SUPPLIED ENTRIES >>
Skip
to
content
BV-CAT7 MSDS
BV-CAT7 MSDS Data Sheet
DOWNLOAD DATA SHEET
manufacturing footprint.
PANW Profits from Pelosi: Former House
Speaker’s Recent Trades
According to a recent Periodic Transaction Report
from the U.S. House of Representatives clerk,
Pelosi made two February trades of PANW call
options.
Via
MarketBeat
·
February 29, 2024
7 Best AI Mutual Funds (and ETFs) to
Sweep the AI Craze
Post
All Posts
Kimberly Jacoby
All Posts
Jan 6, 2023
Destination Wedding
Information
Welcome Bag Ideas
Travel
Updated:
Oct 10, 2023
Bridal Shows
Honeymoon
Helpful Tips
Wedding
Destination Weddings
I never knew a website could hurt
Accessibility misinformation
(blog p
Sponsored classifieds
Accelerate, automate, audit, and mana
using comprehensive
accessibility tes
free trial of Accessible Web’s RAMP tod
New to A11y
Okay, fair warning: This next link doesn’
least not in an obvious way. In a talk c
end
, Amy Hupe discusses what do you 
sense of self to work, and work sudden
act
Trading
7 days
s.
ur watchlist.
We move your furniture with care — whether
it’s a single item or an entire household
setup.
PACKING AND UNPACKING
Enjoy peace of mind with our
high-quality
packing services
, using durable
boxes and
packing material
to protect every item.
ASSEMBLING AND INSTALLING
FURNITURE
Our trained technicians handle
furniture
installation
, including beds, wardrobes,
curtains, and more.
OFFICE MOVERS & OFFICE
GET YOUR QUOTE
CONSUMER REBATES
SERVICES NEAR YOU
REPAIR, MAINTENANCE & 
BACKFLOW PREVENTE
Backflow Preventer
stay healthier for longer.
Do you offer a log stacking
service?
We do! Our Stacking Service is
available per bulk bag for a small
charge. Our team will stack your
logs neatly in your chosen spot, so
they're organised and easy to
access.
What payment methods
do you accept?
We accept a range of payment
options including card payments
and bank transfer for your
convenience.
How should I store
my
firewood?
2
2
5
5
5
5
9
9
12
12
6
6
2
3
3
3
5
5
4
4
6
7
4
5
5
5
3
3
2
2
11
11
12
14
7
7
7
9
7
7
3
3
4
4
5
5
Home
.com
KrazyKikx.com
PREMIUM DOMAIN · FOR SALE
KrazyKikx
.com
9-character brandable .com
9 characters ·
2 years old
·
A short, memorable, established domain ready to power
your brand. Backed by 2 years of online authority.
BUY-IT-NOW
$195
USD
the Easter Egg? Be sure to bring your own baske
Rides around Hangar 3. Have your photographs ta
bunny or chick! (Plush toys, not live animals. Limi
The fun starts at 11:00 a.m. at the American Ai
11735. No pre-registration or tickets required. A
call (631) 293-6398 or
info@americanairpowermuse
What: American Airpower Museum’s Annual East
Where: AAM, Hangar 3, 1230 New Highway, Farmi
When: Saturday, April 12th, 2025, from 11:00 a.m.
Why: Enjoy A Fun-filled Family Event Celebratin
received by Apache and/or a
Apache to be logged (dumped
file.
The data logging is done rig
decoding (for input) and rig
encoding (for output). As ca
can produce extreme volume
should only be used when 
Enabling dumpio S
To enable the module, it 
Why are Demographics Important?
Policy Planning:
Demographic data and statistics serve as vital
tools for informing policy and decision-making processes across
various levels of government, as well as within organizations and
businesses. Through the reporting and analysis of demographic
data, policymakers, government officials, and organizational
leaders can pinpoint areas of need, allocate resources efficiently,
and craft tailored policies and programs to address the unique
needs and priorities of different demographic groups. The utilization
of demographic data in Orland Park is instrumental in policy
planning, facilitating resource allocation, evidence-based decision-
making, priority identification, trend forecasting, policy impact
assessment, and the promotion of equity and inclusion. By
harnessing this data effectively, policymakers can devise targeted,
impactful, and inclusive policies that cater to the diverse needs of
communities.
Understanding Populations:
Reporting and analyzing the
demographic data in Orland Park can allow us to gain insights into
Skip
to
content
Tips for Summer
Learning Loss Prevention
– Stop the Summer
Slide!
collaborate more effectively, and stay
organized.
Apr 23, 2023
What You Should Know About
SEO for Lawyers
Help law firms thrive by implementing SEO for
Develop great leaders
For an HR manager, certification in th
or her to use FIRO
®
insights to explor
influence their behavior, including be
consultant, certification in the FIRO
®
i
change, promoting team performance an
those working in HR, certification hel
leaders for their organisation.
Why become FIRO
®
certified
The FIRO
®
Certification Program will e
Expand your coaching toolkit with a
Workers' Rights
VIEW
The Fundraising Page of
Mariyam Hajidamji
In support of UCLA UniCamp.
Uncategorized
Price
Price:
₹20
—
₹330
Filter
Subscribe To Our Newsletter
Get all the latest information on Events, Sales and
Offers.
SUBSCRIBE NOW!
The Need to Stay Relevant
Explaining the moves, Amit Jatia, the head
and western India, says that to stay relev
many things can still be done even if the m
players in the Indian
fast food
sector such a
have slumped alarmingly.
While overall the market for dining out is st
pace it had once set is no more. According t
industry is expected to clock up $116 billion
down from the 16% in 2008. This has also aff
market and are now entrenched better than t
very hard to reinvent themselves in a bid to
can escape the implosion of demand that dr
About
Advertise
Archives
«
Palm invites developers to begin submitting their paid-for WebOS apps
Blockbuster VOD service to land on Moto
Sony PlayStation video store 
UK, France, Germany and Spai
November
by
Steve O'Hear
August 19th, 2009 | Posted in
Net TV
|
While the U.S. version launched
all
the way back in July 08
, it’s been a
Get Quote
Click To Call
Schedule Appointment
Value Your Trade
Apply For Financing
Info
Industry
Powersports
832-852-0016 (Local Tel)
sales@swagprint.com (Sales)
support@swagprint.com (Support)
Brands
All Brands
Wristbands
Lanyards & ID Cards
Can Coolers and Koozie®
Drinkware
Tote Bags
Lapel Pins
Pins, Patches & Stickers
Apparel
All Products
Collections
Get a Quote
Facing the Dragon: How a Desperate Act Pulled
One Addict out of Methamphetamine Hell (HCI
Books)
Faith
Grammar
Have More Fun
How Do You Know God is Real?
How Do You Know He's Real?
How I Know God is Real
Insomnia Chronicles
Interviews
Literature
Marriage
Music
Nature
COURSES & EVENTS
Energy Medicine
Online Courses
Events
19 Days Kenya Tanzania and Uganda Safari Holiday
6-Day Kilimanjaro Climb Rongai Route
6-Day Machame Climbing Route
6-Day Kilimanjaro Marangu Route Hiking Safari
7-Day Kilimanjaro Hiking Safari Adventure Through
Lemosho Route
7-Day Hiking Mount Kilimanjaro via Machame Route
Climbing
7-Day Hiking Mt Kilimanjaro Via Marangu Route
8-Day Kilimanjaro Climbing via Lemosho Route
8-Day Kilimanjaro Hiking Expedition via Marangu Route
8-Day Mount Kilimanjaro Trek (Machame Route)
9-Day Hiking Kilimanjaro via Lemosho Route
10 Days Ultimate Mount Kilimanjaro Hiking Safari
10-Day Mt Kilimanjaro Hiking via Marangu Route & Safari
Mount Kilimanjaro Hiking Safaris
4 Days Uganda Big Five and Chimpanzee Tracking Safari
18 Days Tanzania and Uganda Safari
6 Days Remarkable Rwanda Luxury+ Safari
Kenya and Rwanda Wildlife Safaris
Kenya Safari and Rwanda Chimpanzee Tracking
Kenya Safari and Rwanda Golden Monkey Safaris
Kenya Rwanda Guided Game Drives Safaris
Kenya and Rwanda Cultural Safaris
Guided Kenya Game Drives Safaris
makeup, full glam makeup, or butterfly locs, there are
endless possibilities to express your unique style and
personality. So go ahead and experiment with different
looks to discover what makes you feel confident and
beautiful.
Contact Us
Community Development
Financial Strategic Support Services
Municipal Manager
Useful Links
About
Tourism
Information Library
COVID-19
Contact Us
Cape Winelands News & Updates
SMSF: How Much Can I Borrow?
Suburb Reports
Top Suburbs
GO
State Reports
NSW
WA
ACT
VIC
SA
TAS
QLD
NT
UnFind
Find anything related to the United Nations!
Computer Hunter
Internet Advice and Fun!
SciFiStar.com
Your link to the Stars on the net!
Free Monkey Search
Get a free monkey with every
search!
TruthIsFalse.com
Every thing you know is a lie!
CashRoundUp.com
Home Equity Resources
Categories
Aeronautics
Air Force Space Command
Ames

TASK STATEMENT >>
Give back exactly the lines of the listing above that run from the line with "Blockbuster VOD service to land on Moto" to the line with "COURSES & EVENTS", inclusive.

EXERCISE RESPONSE >>
Blockbuster VOD service to land on Moto
Sony PlayStation video store 
UK, France, Germany and Spai
November
by
Steve O'Hear
August 19th, 2009 | Posted in
Net TV
|
While the U.S. version launched
all
the way back in July 08
, it’s been a
Get Quote
Click To Call
Schedule Appointment
Value Your Trade
Apply For Financing
Info
Industry
Powersports
832-852-0016 (Local Tel)
sales@swagprint.com (Sales)
support@swagprint.com (Support)
Brands
All Brands
Wristbands
Lanyards & ID Cards
Can Coolers and Koozie®
Drinkware
Tote Bags
Lapel Pins
Pins, Patches & Stickers
Apparel
All Products
Collections
Get a Quote
Facing the Dragon: How a Desperate Act Pulled
One Addict out of Methamphetamine Hell (HCI
Books)
Faith
Grammar
Have More Fun
How Do You Know God is Real?
How Do You Know He's Real?
How I Know God is Real
Insomnia Chronicles
Interviews
Literature
Marriage
Music
Nature
COURSES & EVENTS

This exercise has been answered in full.